Het grote voordeel van zo’n sterke scanner is dat onderzoekers niet langer in weefsel hoeven te snijden of een dood brein hoeven te onderzoeken. “Het open snijden van schedels om een monster voor onder de microscoop te krijgen, is hiermee verleden tijd. Bovendien is een levend brein veel interessanter om naar te kijken, je ziet structuren die je normaal niet ziet. Je kunt zien hoe groepen neuronen met elkaar communiceren en dat kun je vervolgens vergelijken”, vertelt van den Hurk.
Muren doorbreken
Maar het zijn niet alleen de ‘gave scanners’ die belangrijk zijn voor het onderzoekscentrum. “De onderzoeksvragen die hier voorbij komen zijn zo complex dat je meerdere discipline’s nodig hebt om tot een oplossing te komen. Wat je voorheen zag was dat hersenwetenschappers weinig weet hadden van waar bijvoorbeeld biologen mee bezig waren. Wij proberen die muren te doorbreken door met meerdere faculteiten of verschillende onderzoekers samen te werken. Hierdoor leer je van elkaar en ontstaan nieuwe ideeën om bijvoorbeeld ziektes te behandelen.”
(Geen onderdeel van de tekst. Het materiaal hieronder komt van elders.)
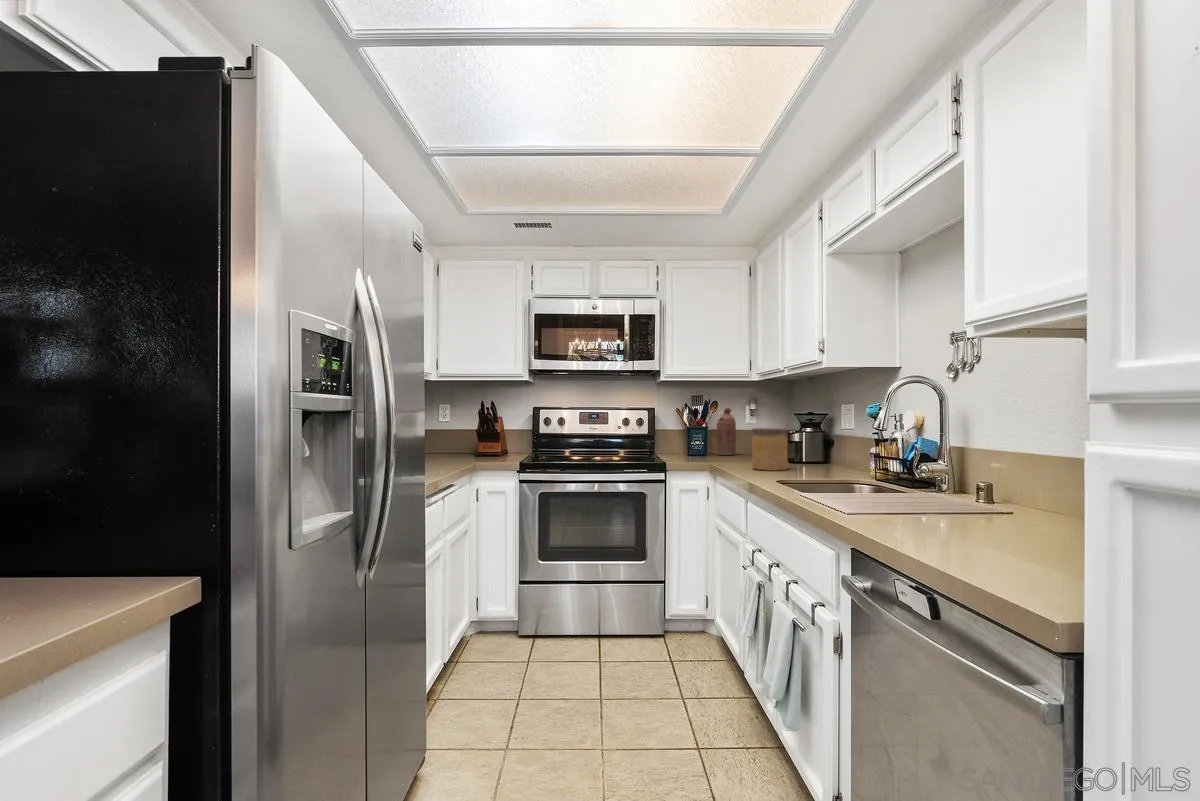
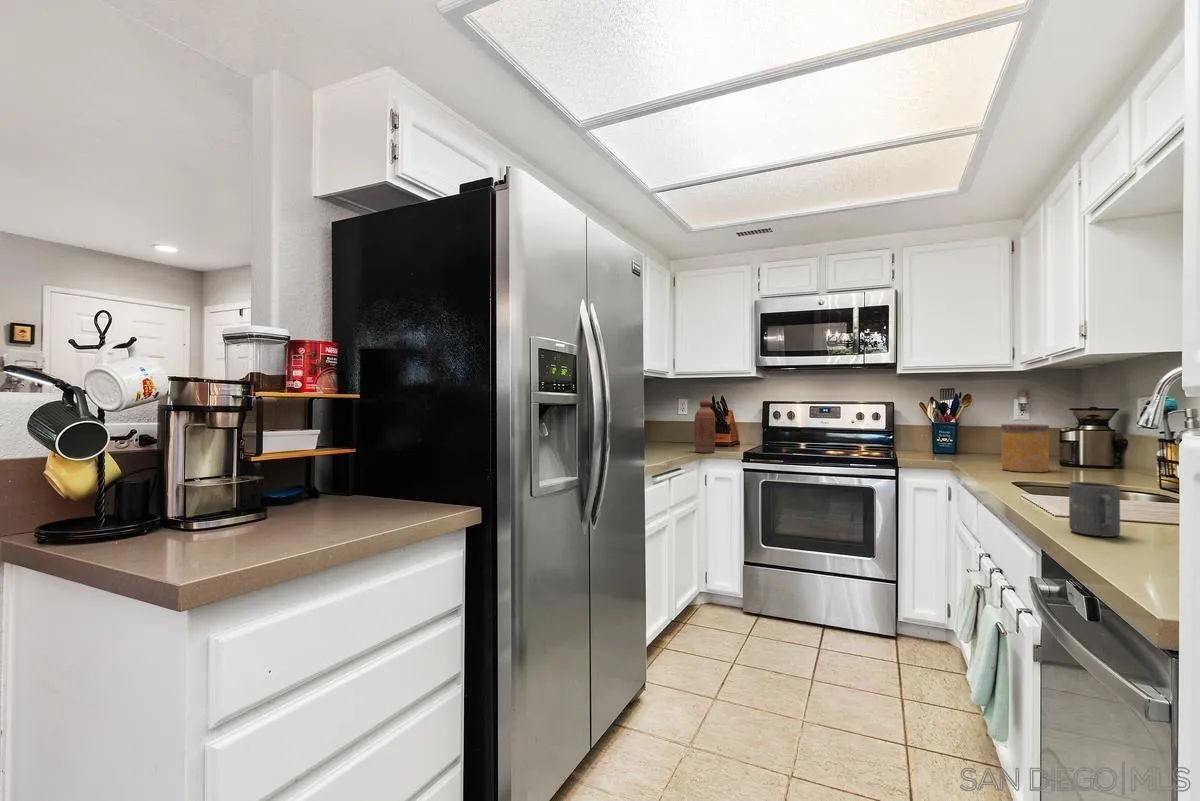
bottle: present [717,408,736,455] -> present [694,398,715,453]
mug: none [872,483,913,533] -> present [1069,482,1120,537]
Een van de onderzoeken dat nu loopt, zoekt een antwoord op de vraag hoe het komt dat sommige mensen altijd het gevoel hebben dat ze moeten plassen. “Hoe dat precies in de hersenen werkt is nog onduidelijk, door gezonde mensen onder de scanner te leggen en hun blaas via een slangetje vol te laten lopen, hopen we hierachter te komen. Ze moeten op een knop drukken als ze voelen dat hun blaas vol zit, op die manier zien onderzoekers welke gebieden in het brein oplichten. Hetzelfde principe wordt herhaald met mensen die een blaasprobleem hebben om te kunnen vergelijken. Door de data uit dit onderzoek te koppelen aan de expertise van urologen, denken we sneller een oplossing te kunnen vinden”, aldus van den Hurk.